KENYA - A new grant will enable Farm Africa’s aquaculture programme in western Kenya to expand and help more fish farmers to develop their businesses rearing fish in government-dug ponds.
With the financial support offered by the Embassy of the Kingdom of the Netherlands in Nairobi, Farm Africa is working to develop a sustainable aquaculture industry in Kenya and double the country’s consumption of fish.
Farm Africa has been working with fisheries since 2011, as aquaculture has great potential to boost the incomes and the health of rural farmers and their families. In recent years, overfishing and pollution in Lake Victoria has led to a 64 per cent decline in fish stocks, and the price of fish has rocketed.
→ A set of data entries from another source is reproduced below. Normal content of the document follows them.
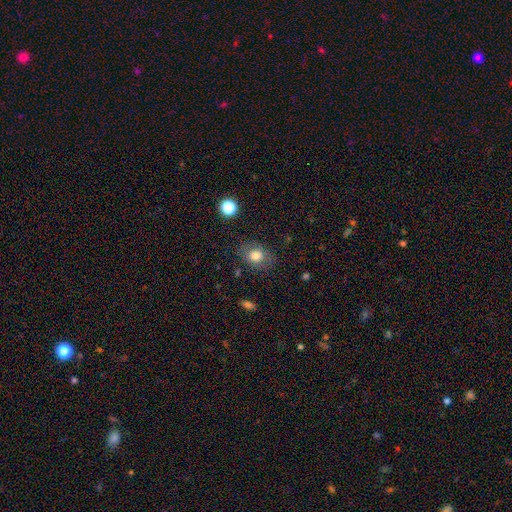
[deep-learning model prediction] Q: Smooth or featured?
A: smooth (76%); runner-up: featured or disk (14%)
Q: How rounded?
A: in between (56%); runner-up: round (43%)
Q: Merging?
A: none (76%); runner-up: minor disturbance (16%)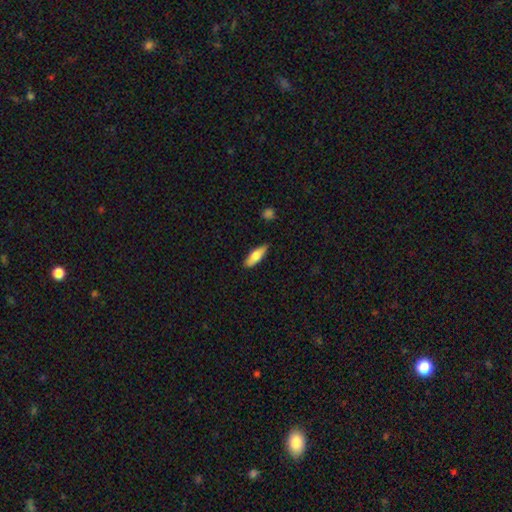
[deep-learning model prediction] smooth-or-featured: smooth: 68% | featured or disk: 27% | star or artifact: 6%
  how-rounded: in between: 56% | cigar-shaped: 42% | round: 2%
  merging: none: 84% | minor disturbance: 13% | major disturbance: 2% | merger: 1%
But the demand for fish has always been high, and aquaculture can not only prove very lucrative for small and medium-scale farmers, but also provide an affordable source of protein that their families need to stay healthy.
Farm Africa has already worked with over 3,500 fish farmers in western Kenya, helping them to make a profit from their fish.
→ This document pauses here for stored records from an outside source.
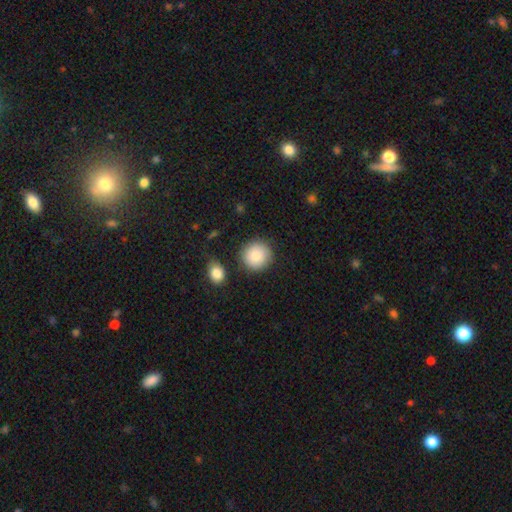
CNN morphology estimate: Smooth or featured?
  - smooth: 86% *
  - star or artifact: 7%
  - featured or disk: 7%
How rounded?
  - round: 93% *
  - in between: 6%
  - cigar-shaped: 1%
Merging?
  - none: 83% *
  - minor disturbance: 10%
  - merger: 4%
  - major disturbance: 3%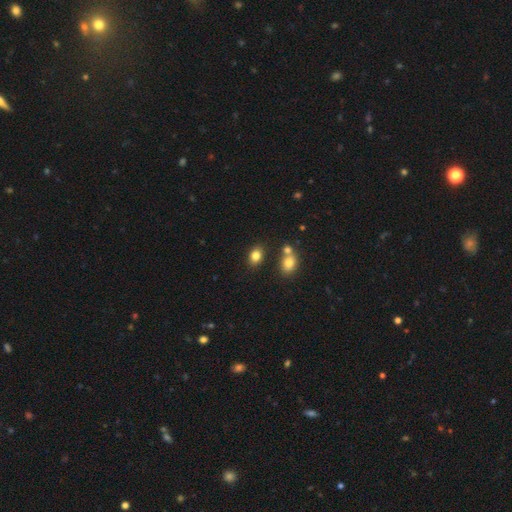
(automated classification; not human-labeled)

In the latest phase of their work, Farm Africa will look to draw on the aquaculture projects already run, and using the expertise of Dutch partners, work with a further 1,100 farmers to establish the foundations of a competitive industry based on thousands of mid-size enterprises.
And with the creation of demonstration sites, a further 8,000 small-scale farmers will benefit from the increased food security and cash that fish farming generates.
The company will also work with agrodealers and traders to make sure that fish farmers can get expert training, and that there’s a market for their produce. Studies have shown that most Kenyans prefer wild fish to farmed fish, but we’re working to change this perception, and helping traders to sell larger volumes of farmed fish, which will take the pressure off sites such as Lake Victoria.